La mujer centró su atención en Jimmy y lo observó sin pestañar por encima de las gafas de media montura. Jimmy sonrió; la mujer no. Jimmy comprendió que necesitaba explicarse. Se acercó al mostrador. De repente, se sintió como un personaje de Dickens, el chico de la fragua que se encuentra ante su gran oportunidad.

—Conozco a Nella —dijo—, más o menos. Es decir, la conocí la noche en que murió su familia. Soy fotógrafo. Para los periódicos. He venido a saludarla…, a ver qué tal le va. —Se obligó a dejar de hablar. Miró a Vivien, con la esperanza de que interviniera en su favor, pero no lo hizo.

Un reloj marcó la hora en algún lugar, un avión pasó volando y al fin la recepcionista lanzó un suspiro reflexivo.

—Ya veo —dijo, como si le pareciese una temeridad admitirlo—. Un fotógrafo. Para los periódicos. ¿Y cómo dijo que se llamaba?

—Jimmy —dijo, mirando una vez más a Vivien.
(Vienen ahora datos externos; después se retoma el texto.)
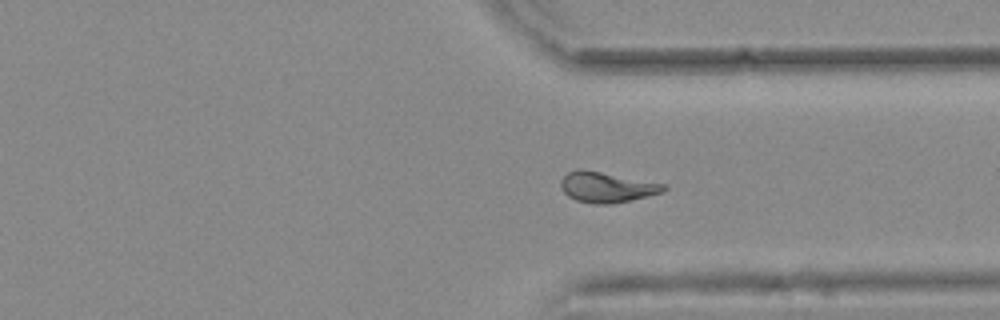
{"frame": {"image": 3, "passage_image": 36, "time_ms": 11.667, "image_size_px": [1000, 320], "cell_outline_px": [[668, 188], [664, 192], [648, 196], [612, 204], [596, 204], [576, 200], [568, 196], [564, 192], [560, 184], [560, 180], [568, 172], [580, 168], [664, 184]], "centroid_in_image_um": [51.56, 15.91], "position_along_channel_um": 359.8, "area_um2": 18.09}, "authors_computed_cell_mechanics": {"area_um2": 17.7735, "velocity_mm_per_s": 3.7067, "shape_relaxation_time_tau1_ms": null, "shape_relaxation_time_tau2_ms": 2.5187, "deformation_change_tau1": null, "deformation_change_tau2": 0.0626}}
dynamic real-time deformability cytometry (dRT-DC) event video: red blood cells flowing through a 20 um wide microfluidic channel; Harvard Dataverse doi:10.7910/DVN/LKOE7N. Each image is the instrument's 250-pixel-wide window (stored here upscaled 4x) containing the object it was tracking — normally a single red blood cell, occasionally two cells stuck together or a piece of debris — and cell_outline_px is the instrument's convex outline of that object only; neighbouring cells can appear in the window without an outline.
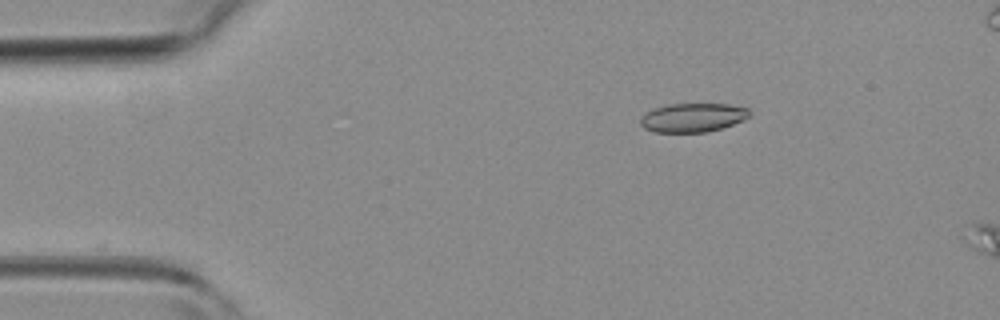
{"species": "common noctule bat (a hibernating species)", "species_latin": "Nyctalus noctula", "temperature_condition": "room temperature", "stored_images_in_passage": 2, "camera_frame_rate_fps": 3000, "um_per_image_px": 0.085, "animal": {"sex": "female", "body_mass_g": 19.3, "forearm_length_mm": 54.1}, "frame": {"image": 1, "passage_image": 1, "time_ms": 0.0, "image_size_px": [1000, 320], "cell_outline_px": [[748, 116], [744, 120], [708, 132], [656, 132], [644, 128], [640, 124], [640, 116], [652, 108], [668, 104], [728, 104], [748, 108]], "centroid_in_image_um": [58.83, 9.99], "position_along_channel_um": 26.2, "area_um2": 18.32}}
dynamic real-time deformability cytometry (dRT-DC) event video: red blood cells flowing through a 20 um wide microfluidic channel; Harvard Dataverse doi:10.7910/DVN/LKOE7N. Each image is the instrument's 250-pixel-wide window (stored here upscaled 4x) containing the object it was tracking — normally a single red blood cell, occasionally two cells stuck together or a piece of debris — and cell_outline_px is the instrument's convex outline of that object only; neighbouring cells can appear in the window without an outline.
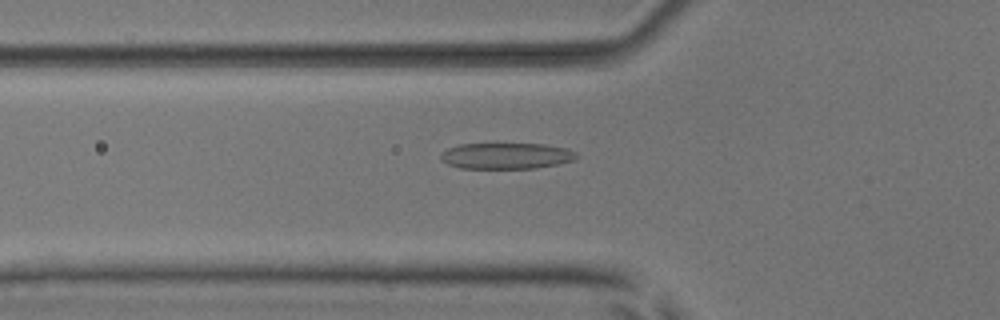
{"species": "common noctule bat (a hibernating species)", "species_latin": "Nyctalus noctula", "temperature_condition": "room temperature", "stored_images_in_passage": 53, "camera_frame_rate_fps": 3000, "um_per_image_px": 0.085, "animal": {"sex": "male", "body_mass_g": 17.9, "forearm_length_mm": 54.2}, "frame": {"image": 1, "passage_image": 19, "time_ms": 6.0, "image_size_px": [1000, 320], "cell_outline_px": [[580, 156], [576, 160], [560, 164], [536, 168], [460, 168], [448, 164], [440, 160], [440, 152], [448, 148], [460, 144], [544, 144], [568, 148], [576, 152]], "centroid_in_image_um": [43.08, 13.25], "position_along_channel_um": 82.7, "area_um2": 20.92}}
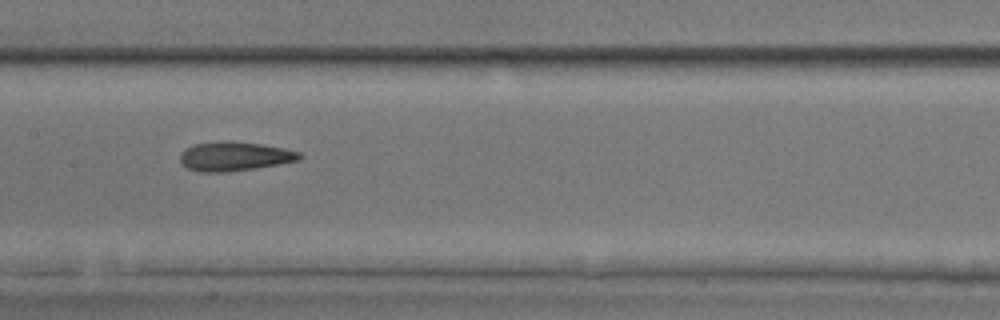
{"frame": {"image": 2, "passage_image": 27, "time_ms": 8.667, "image_size_px": [1000, 320], "cell_outline_px": [[304, 156], [300, 160], [280, 164], [224, 172], [200, 172], [188, 168], [180, 160], [180, 152], [184, 148], [192, 144], [224, 140], [232, 140], [260, 144], [284, 148], [300, 152]], "centroid_in_image_um": [19.93, 13.26], "position_along_channel_um": 187.5, "area_um2": 20.46}}
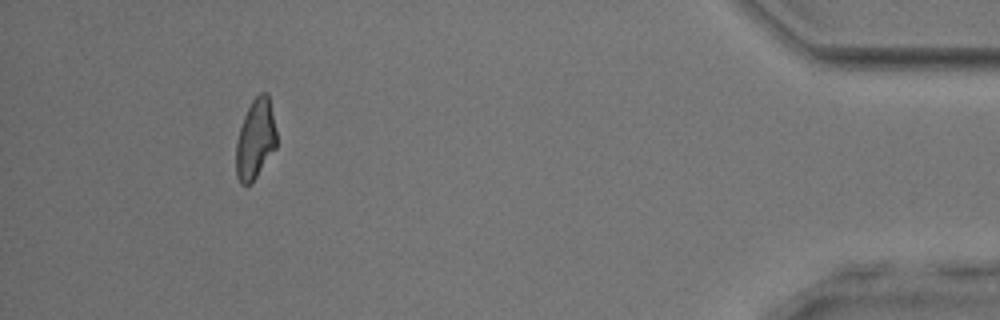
{"frame": {"image": 3, "passage_image": 49, "time_ms": 16.0, "image_size_px": [1000, 320], "cell_outline_px": [[276, 148], [252, 184], [240, 184], [236, 176], [236, 144], [240, 128], [244, 116], [252, 100], [260, 92], [268, 92], [276, 128]], "centroid_in_image_um": [21.72, 11.84], "position_along_channel_um": 413.5, "area_um2": 19.02}, "authors_computed_cell_mechanics": {"area_um2": 20.1144, "velocity_mm_per_s": 3.9126, "shape_relaxation_time_tau1_ms": 6.3136, "shape_relaxation_time_tau2_ms": 3.2003, "deformation_change_tau1": 0.2078, "deformation_change_tau2": 0.1366}}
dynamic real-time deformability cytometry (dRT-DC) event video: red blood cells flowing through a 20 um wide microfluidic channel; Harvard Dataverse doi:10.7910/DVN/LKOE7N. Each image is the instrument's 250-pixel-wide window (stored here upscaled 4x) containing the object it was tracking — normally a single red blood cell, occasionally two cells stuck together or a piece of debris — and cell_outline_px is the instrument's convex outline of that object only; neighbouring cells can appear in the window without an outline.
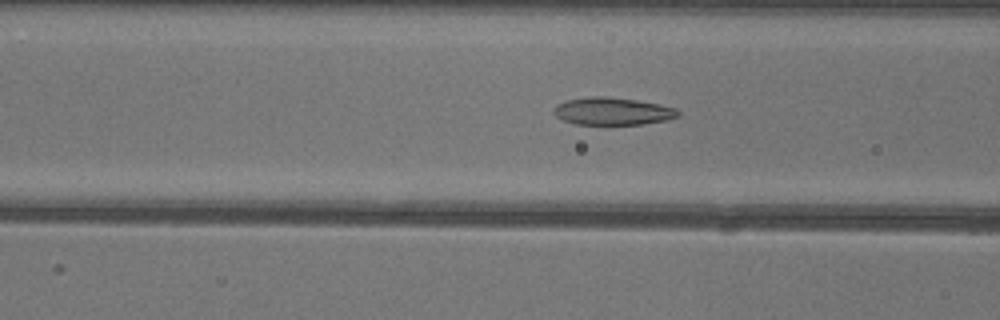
{"species": "common noctule bat (a hibernating species)", "species_latin": "Nyctalus noctula", "temperature_condition": "warm", "stored_images_in_passage": 50, "camera_frame_rate_fps": 3000, "um_per_image_px": 0.085, "animal": {"sex": "female"}, "frame": {"image": 1, "passage_image": 19, "time_ms": 6.0, "image_size_px": [1000, 320], "cell_outline_px": [[680, 116], [668, 120], [640, 124], [576, 124], [564, 120], [556, 116], [552, 112], [556, 104], [568, 100], [592, 96], [604, 96], [636, 100], [660, 104], [676, 108], [680, 112]], "centroid_in_image_um": [52.09, 9.45], "position_along_channel_um": 114.5, "area_um2": 19.88}}
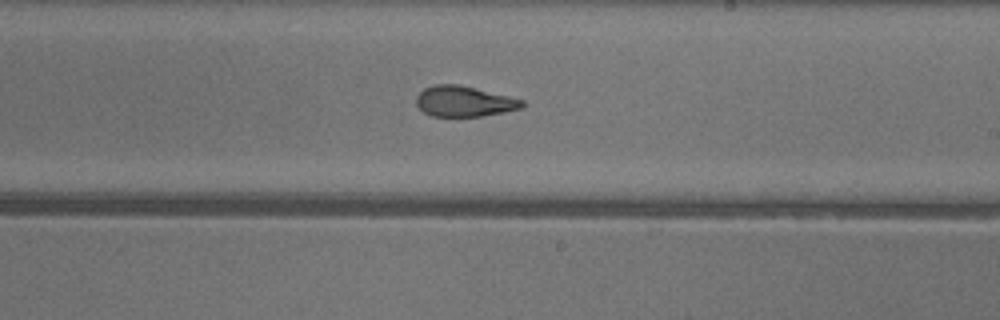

Ella apartó la vista—. Jimmy Metcalfe. —Podría haber mentido (tal vez debería haber mentido), pero no se le ocurrió a tiempo. No tenía mucha práctica con semejantes ardides—. Solo quería ver qué tal le va a Nella.

La mujer lo contempló, los labios perfectamente sellados, y a continuación asintió brevemente.

—Muy bien, señor Metcalfe, sígame. Pero se lo advierto, no le permito que perturbe el hospital ni a mis pacientes. En cuanto atisbe un problema, le echo.

Jimmy sonrió agradecido. Y un poco asustado también.

La mujer metió la silla con esmero bajo el escritorio, enderezó el crucifijo de oro que pendía de un fino collar y entonces, sin mirar atrás, subió las escaleras con tal decisión que Jimmy se sintió obligado a seguirla. Y lo hizo. A mitad de camino notó que Vivien no los había acompañado. Se volvió y la vio junto a una puerta en la pared de enfrente, arreglándose el cabello ante un espejo ovalado.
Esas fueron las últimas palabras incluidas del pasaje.